*Exercise requirements*:
The pictures in the data below are to be omitted; all else must be duplicated exactly.

*Data section*:

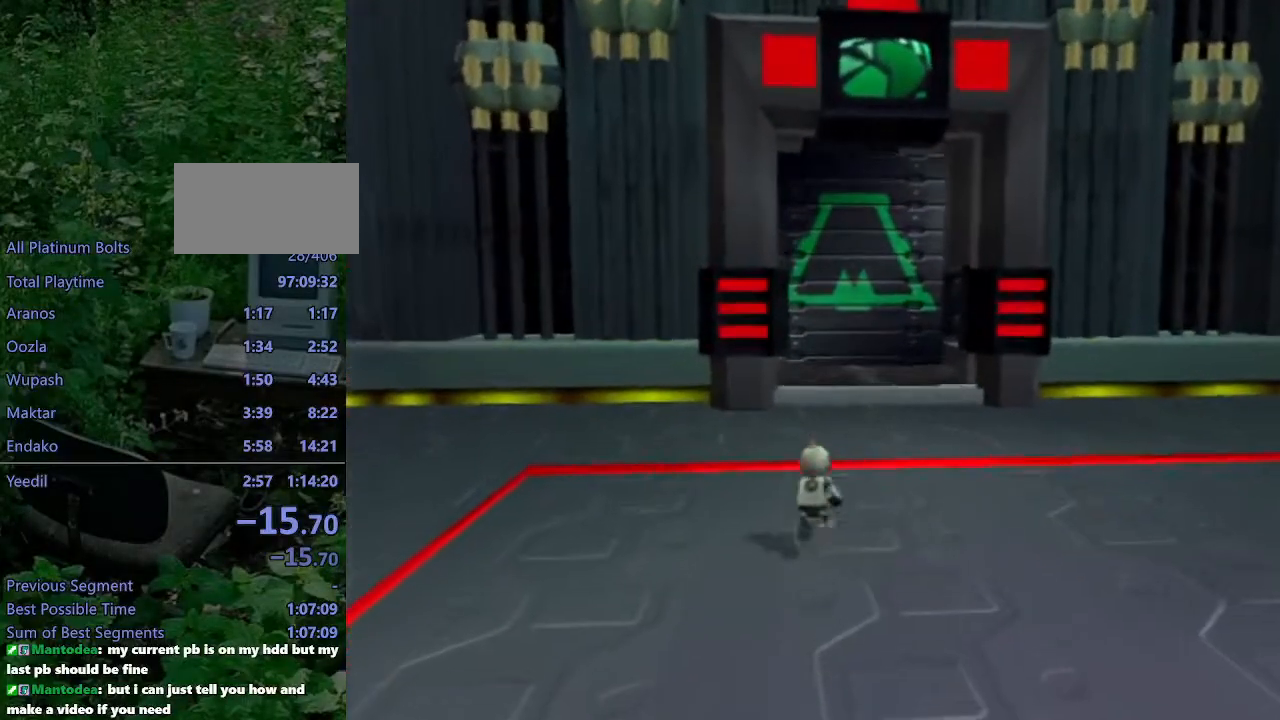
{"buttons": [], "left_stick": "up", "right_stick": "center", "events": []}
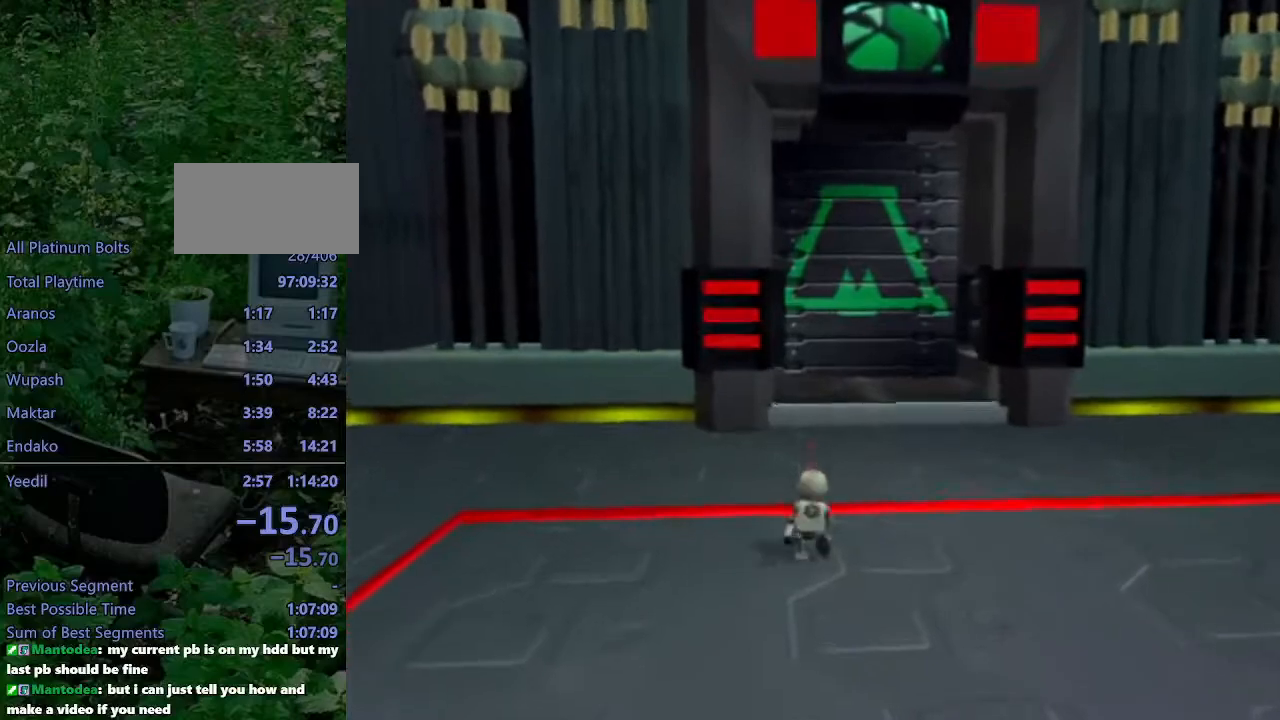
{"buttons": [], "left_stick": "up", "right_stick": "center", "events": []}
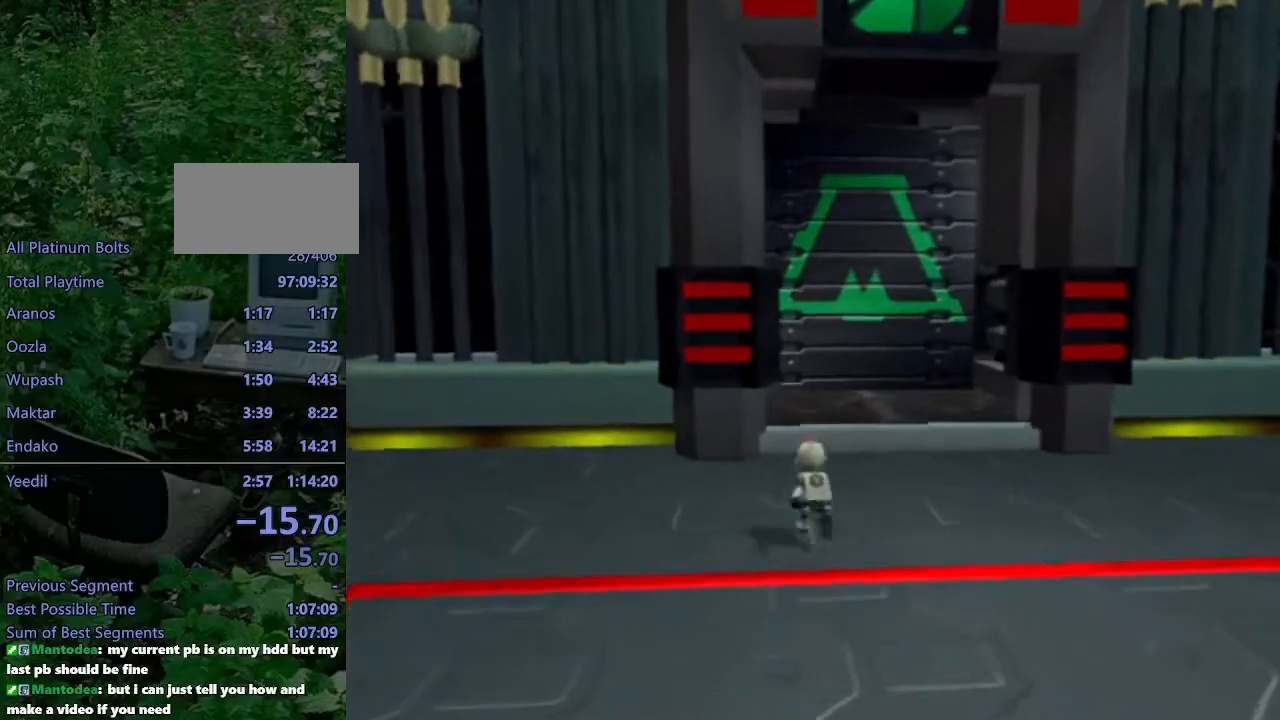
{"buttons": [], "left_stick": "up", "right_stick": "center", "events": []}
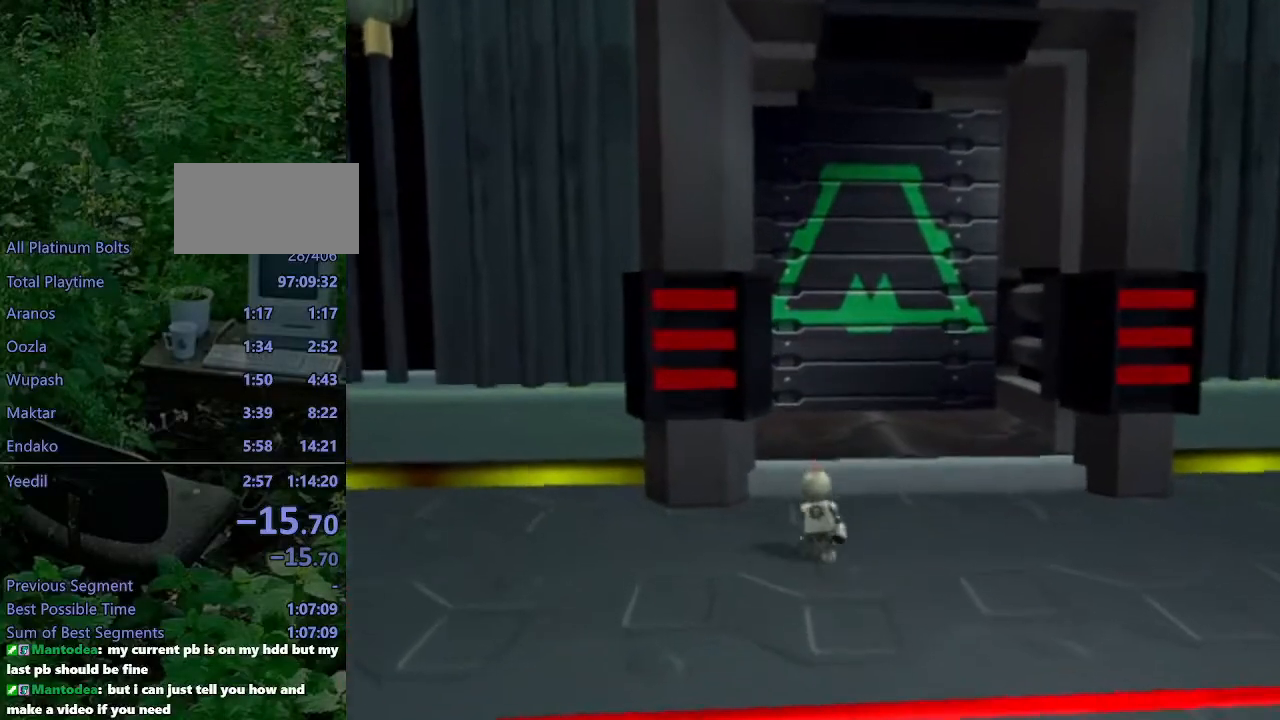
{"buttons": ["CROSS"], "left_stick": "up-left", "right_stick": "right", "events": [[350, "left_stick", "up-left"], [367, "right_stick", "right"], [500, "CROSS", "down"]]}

*Final answer*:
{"buttons": [], "left_stick": "up", "right_stick": "center", "events": []}
{"buttons": [], "left_stick": "up", "right_stick": "center", "events": []}
{"buttons": [], "left_stick": "up", "right_stick": "center", "events": []}
{"buttons": ["CROSS"], "left_stick": "up-left", "right_stick": "right", "events": [[350, "left_stick", "up-left"], [367, "right_stick", "right"], [500, "CROSS", "down"]]}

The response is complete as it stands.